Tuesday, April 03, 2018

Post-Easter Sunday Blitz: the Rest of It





A closed mouth gathers no foot, Justin:

Noting that Trudeau’s message had been picked up by the New York Times, an Immigration, Refugees and Citizenship Canada official anticipated in an email to colleagues, the same evening as the tweet, that “there will be more pressure” to respond the following day.

Two days later, officials stickhandling media requests were worrying about overloading spokespeople. “I’m sorry, I’m trying to figure out how not to max you out,” one said in an email.

In addition to requests from media there were queries from Canada’s own officials posted abroad. 

Concerns from the embassy in Mexico appear in an email chain with the subject line “Guidance required on how to respond to increasing number of refugee enquiries in the region following change in US administration and Prime Minister’s tweet.”

The first secretary and “risk assessment officer” at the embassy, whose name is redacted, sent an initial message on Feb. 1, 2017, four days after the tweet.

“I am seeking official guidance/response from Ottawa on how to address refugee enquiries following all the publicity around the US ban on some nationalities, and our Prime Minister’s tweet on welcoming refugees,” the email began.

“We are receiving an increasing number of enquiries from the public about requesting refugee status in Canada, and a number clearly having links with our Prime Minister’s tweet this weekend. A significant number of the enquiries received since the weekend have been from nationals of the ‘US banned countries’, but we are also receiving them from all nationalities, both through emails and directly at our reception.”



I just don't even know here to begin with this:

Over the years, federal environmental assessments have measured everything from the number of endangered lynx near a proposed New Brunswick mine to the presence of dragonflies and butterflies at a British Columbia hydro site.

But under new federal legislation tabled in February, the scope of impact assessments is being broadened well beyond fauna, requiring project proponents to take into account “the intersection of sex and gender with other identity factors.”

Part of the Liberal government’s embrace of gender-based analysis, the new provision has left environmental lawyers puzzled over how the provision will work if the bill becomes law.

“If you’re asking, ‘What does that mean?’ I’m going to have to say I don’t really know,” said Richard Lindgren, a staff lawyer at the Canadian Environmental Law Association.

You and me both, brother.


Also - you don't say:

Investigators said Monday they were examining "red flags" in a Washington state family's past in hopes of explaining why their SUV went off a 100-foot cliff in an apparent suicide plunge.

The wreckage was discovered last week on rocks along the coast near Mendocino, California, a few days after child welfare authorities in Washington began investigating whether the children were being abused or neglected.

The Hart family's two moms and three of the six adopted children were found dead; the three others are missing and presumed dead, possibly washed out to sea.

Police said Monday that social service authorities in Oregon contacted the West Linn Police Department about the family in 2013 while they were living in the area.
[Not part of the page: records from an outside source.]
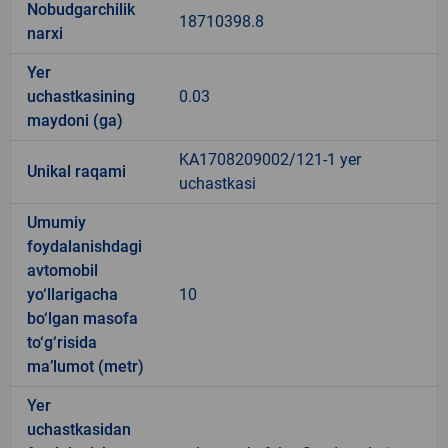
Nobudgarchilik
18710398.8
narxi
Yer
uchastkasining
0.03
maydoni (ga)
KA1708209002/121-1 yer
Unikal raqami
uchastkasi
Umumiy
foydalanishdagi
avtomobil
yo‘llarigacha
10
bo‘lgan masofa
to‘g‘risida
ma’lumot (metr)
Yer
uchastkasidan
The questions were referred to the Oregon Department of Human Services, which cited privacy laws in refusing to confirm or deny the agency was involved.

Long before the crash, Sarah Hart pleaded guilty in 2011 to a domestic assault charge in Minnesota over what she said was a spanking given to one of her children. And last month, concerned neighbours in Woodland, Washington, contacted child welfare authorities, saying the children may have been going hungry.

On Sunday, authorities announced that data from the vehicle's software suggested the crash was deliberate.



Censorship, the Canadian way:

Canadians do not enjoy a universal right to freedom of speech; expressing and consuming certain ideas and opinions is regulated by law. This is rationalized by the Canadian constitution’s declaration that government has a right to restrain freedoms with “reasonable limits prescribed by law as can be demonstrably justified in a free and democratic society.”

Ottawa has thus elected to impose “reasonable limits” on speech deemed obscene, seditious, treasonous, pro-terrorist, or hateful. Since “hate speech” tends to be the most controversial category, it’s worth walking through the numerous layers of law and authority that Canada’s government invokes in order to prevent Canadians from, say, reading the wrong sort of book.



Shark attack in Hawaii:

The scream came from the ocean off the private Kukio Golf and Beach Club on Hawaii’s largest island where, moments before, a man had been stand-up paddleboarding.

There’s no lifeguard on the beach at the private community, but there is a “private safety team” that launched a four-person canoe.

In the water, they found “a male individual who had been bumped off his paddle board about 100 to 150 yards offshore,” Fire Capt. Michael Grace told Honolulu Fox-affiliate KHON. “They recovered him from the ocean. He had injuries to his right-side extremities.”